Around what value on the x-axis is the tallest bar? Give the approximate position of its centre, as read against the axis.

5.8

---

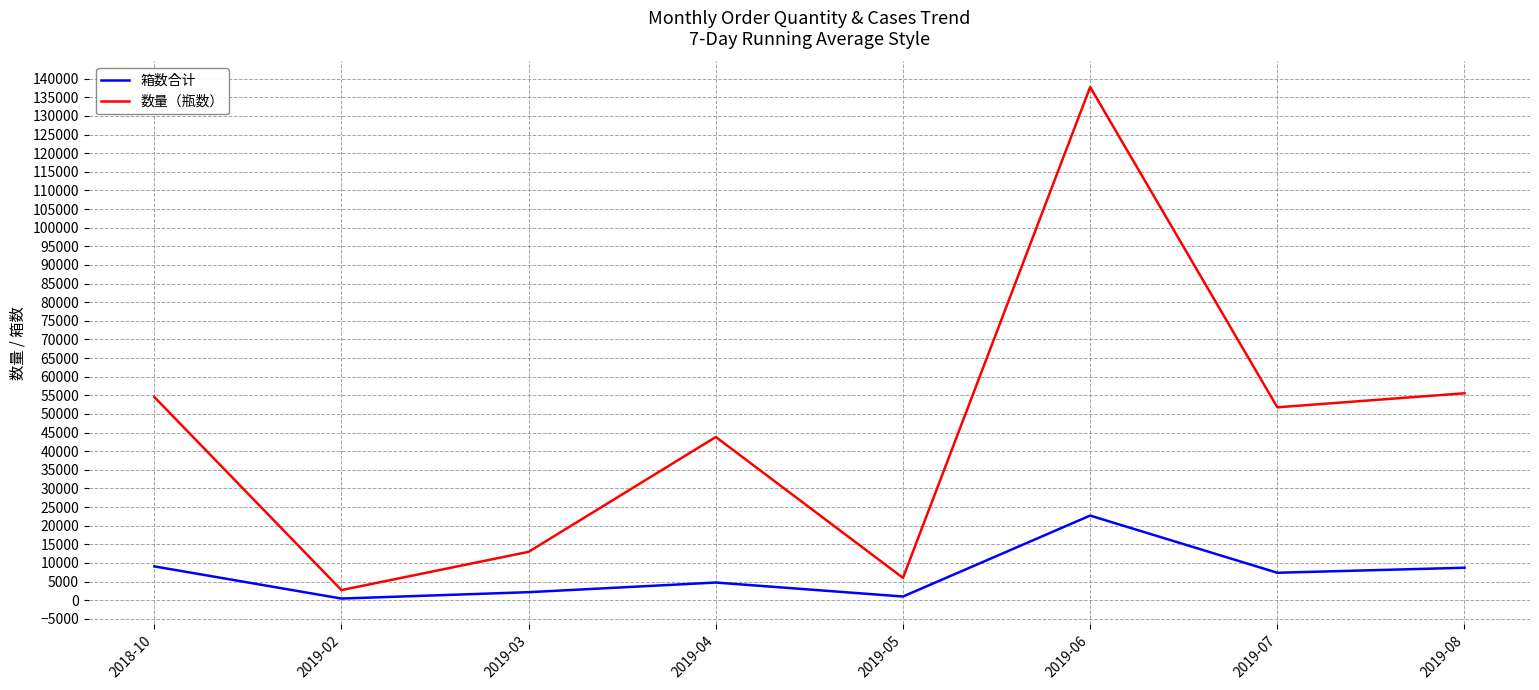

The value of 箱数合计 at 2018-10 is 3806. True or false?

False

* * *

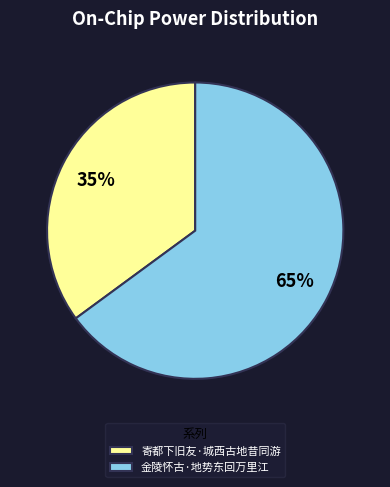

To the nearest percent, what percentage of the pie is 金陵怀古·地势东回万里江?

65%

- Exercise details:
Collect every line from the entries above that contains the word "what". Case counts.

- Final answer:
Around what value on the x-axis is the tallest bar? Give the approximate position of its centre, as read against the axis.
To the nearest percent, what percentage of the pie is 金陵怀古·地势东回万里江?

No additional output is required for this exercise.